─── DATASET ENTRIES ───

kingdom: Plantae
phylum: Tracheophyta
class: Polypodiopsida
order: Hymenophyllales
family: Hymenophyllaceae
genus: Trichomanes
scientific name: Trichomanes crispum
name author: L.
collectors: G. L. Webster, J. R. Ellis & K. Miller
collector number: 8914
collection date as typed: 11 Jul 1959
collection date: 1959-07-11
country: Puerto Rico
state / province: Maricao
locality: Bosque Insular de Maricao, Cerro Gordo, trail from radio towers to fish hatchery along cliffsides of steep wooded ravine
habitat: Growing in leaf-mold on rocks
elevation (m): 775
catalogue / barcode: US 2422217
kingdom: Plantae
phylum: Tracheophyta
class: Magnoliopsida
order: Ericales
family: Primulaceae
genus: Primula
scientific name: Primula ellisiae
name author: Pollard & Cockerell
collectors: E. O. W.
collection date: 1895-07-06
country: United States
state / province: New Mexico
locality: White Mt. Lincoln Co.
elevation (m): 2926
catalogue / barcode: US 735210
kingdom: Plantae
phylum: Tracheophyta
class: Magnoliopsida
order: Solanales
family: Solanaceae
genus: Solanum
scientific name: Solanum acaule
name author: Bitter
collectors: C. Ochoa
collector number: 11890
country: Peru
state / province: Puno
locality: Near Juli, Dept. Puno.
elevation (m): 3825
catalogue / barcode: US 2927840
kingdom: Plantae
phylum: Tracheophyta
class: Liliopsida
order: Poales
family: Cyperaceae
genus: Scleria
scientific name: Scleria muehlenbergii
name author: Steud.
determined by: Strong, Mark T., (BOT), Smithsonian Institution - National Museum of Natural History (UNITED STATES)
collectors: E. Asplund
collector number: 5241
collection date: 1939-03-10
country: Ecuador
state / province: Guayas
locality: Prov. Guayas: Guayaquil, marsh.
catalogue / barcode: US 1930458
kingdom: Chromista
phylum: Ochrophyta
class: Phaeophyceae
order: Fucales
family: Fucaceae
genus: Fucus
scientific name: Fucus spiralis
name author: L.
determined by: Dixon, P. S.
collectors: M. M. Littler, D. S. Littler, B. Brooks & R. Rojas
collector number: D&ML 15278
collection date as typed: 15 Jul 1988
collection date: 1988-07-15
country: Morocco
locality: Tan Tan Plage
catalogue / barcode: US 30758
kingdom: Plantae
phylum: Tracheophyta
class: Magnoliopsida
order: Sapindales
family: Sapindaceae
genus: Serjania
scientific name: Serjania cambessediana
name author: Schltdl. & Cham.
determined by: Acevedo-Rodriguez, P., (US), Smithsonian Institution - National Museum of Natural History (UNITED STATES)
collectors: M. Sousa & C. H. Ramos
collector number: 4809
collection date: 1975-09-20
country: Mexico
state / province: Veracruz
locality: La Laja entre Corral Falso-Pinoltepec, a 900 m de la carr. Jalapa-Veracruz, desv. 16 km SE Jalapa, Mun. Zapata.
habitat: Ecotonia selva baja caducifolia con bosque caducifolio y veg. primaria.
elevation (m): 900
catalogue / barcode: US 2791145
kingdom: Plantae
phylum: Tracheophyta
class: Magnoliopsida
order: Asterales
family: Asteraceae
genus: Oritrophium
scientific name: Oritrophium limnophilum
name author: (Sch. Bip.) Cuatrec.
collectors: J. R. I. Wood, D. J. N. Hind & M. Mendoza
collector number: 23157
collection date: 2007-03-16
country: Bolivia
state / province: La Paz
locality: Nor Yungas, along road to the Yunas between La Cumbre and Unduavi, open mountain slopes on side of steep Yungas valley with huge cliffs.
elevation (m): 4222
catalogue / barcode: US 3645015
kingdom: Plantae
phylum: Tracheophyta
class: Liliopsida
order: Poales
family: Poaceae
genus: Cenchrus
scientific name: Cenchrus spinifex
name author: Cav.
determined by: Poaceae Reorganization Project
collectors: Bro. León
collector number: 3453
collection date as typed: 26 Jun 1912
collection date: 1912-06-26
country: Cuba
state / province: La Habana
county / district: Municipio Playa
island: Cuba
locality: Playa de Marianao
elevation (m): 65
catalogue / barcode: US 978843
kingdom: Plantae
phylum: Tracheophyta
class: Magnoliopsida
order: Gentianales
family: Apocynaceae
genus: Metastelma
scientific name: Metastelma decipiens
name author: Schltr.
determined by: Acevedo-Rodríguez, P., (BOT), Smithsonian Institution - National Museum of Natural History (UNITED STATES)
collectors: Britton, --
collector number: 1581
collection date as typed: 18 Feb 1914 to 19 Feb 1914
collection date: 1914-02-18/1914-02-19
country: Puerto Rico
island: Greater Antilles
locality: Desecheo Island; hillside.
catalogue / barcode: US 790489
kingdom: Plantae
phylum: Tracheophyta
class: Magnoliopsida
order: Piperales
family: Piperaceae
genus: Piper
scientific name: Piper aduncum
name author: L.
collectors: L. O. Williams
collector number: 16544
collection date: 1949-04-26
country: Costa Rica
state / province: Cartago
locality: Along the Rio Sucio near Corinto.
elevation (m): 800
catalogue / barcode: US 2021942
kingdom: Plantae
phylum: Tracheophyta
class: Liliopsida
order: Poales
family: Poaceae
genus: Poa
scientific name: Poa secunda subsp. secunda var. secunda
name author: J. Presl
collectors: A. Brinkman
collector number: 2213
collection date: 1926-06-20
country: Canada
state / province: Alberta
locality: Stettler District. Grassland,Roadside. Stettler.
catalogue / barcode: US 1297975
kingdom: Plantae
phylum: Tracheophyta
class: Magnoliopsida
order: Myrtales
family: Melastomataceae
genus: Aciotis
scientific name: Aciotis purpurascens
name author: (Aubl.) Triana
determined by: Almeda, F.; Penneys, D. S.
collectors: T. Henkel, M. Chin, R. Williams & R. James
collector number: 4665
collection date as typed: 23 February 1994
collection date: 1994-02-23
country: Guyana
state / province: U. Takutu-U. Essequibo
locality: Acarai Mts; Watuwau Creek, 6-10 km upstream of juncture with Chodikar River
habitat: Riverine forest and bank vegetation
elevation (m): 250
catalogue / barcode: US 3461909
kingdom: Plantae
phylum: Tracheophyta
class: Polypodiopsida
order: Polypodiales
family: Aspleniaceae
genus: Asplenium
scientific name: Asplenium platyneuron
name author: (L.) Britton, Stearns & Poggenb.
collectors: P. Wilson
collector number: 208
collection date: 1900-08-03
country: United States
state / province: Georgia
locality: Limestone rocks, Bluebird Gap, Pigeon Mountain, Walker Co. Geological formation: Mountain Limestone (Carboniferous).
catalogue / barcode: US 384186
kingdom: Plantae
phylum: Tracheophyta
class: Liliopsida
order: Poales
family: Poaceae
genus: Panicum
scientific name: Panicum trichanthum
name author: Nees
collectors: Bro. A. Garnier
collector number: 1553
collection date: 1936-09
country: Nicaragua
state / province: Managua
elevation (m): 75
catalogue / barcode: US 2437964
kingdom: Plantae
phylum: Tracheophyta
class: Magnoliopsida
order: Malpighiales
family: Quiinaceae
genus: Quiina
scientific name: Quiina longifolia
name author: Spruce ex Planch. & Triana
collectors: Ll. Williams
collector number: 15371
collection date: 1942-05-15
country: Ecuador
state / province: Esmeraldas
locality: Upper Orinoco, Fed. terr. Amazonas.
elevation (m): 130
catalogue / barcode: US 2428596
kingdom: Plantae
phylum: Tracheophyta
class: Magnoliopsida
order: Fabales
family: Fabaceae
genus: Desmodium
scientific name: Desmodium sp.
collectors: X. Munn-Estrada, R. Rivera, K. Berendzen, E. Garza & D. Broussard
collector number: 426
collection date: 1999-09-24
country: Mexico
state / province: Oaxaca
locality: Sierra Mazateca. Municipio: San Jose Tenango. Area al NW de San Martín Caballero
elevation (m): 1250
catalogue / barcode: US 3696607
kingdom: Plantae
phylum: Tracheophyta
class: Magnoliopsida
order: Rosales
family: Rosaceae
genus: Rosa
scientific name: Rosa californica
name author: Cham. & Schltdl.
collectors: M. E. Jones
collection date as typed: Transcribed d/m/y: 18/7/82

───

INSTRUCTIONS FOR THE TASK.
Give only the number of lines in the items above that contain the string "Smithsonian". Case counts.

FINAL ANSWER.
3